What about children under 12?
Neither Pfizer nor Moderna has requested authorization to offer Omicron boosters to children under 12 years of age. That age group is already far behind others in terms of vaccination rates.
Doctors recommend vaccinating younger children, even with the conventional vaccine, given its effectiveness in protecting against hospitalization.
Vaccines are important, Chin-Hong said, because “you really can’t always predict who’s going to go to the hospital [from COVID-19] in the group of children under 12 years old, and you don’t know which variant comes. So I think it’s up to all of us to think seriously” about vaccinating children.
“We’ve gotten more and more data that it’s effective for the most severe outcomes,” he said.

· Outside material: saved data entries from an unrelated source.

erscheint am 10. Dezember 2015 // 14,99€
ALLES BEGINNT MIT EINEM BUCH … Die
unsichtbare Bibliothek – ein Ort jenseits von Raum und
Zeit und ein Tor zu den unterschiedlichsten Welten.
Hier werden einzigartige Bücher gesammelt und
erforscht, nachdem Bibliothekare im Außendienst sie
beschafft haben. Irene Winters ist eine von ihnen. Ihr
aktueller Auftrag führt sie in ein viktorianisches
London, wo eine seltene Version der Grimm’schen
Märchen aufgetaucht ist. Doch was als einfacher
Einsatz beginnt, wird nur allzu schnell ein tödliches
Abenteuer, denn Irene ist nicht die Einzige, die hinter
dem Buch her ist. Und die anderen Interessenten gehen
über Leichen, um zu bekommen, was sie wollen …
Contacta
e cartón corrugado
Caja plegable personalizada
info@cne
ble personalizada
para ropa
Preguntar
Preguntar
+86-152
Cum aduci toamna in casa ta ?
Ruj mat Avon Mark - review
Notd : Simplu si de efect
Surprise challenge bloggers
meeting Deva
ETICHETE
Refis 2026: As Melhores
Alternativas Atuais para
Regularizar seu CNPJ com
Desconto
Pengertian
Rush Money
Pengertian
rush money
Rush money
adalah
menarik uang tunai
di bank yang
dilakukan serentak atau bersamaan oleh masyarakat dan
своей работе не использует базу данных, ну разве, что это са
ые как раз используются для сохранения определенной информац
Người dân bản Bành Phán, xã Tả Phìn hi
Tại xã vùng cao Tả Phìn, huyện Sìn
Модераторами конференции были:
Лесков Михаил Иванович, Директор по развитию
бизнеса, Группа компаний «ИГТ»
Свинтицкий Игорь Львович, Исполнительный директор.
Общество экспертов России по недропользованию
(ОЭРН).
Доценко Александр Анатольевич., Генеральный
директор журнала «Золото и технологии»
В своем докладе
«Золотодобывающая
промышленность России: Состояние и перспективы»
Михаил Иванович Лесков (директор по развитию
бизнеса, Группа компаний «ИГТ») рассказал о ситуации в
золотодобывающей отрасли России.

Chin-Hong cited a recent study of the Pfizer-BioNTech vaccine for children ages 5 to 11 during Omicron’s first surge in Singaporewhich found that completing the primary vaccination was 83% effective against hospitalization.
“We haven’t seen any serious side effects in children ages 5 to 11” as a result of vaccination, said Dr. Rea Boyd. wrote on a website of the American Academy of Pediatrics. “It’s safe and it works.”
Vaccines can also reduce the chances of long-term side effects after experiencing COVID-19, including long covid. Furthermore, a diagnosis of COVID-19 is associated with a higher subsequent probability of developing diabetes for both adults and children.
American children ages 5 to 11 became eligible for COVID-19 shots last November and for a booster in May.
Children under 5 years of age became eligible for COVID-19 vaccines in June. Pfizer said Tuesday that its vaccine was 73% effective in preventing COVID-19 among children ages 6 months to 4 years. Before the vaccines were available, pediatricians said the Omicron variant pushed hospitalization rates for children 4 and younger to the highest level in the entire pandemic.